The first record of the Old Man's presence was made by Joseph S. Diller in 1896. According to his records, the strange, vertically floating log was splintered and bleached white, measured approximately two feet in diameter, and, at four feet above the water line, was substantial enough for a man to stand on. Moreover, the crystal clear water showed that the former tree's roots were still intact below, making the Old Man appear rooted to the spot, despite Diller having spotted the stump a second time over a quarter-mile from its original location!
To this very day, all of the above remain true.
In the subsequent century, a few more details have emerged. Scientists believe the 30-foot long hemlock was washed into the lake via landslide, though debate continues to rage over the exact mechanics pertaining to the tree's vertical positioning. The most-accepted theory is that the tree once had rock tangled within its roots. By the time the roots decayed enough to drop the rocks, the wood beneath the waterline had absorbed water, whereas the four feet of trunk above water had dried out, thereby creating the unique, perpetually upright orientation!
Also, the Old Man's movements across the surface of the lake are attributed to him "riding the winds" (see map of his whereabouts during a single month's time). Despite his heft and seeming lack of propulsion, the tree can drift upwards of four miles in just one day!
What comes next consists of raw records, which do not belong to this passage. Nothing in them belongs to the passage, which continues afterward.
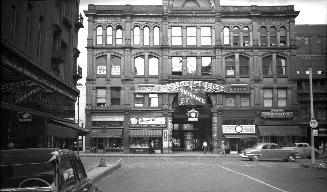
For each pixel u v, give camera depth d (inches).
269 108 2129.7
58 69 1030.4
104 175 823.1
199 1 2185.0
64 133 892.6
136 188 618.2
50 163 217.0
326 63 2522.1
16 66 625.3
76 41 1304.1
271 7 2171.5
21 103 670.5
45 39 896.9
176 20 2160.4
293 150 1440.7
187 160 1509.6
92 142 2102.6
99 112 2112.5
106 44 2144.4
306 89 2217.0
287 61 2161.7
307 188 620.1
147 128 2114.9
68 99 1099.9
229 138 2103.8
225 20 2162.9
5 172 219.0
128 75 2128.4
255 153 1449.3
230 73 2148.1
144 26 2158.0
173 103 2176.4
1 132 678.5
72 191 227.8
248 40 2162.9
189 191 581.9
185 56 2146.9
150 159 1578.5
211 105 2181.3
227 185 660.7
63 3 1093.8
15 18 698.8
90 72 2130.9
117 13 2142.0
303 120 2192.4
Though much hoopla has been made of the Old Man's potential of becoming a navigational hazard to boats, his powers were made clear in 1988 when, during submarine explorations for research purposes, the explorers felt it necessary to moor the tree to the east side of Wizard Island. Immediately upon doing so, a storm descended upon the lake. The tempestuous weather only came to an end when the Old Man had broken away from his anchor and was again free to glide the water as he pleased.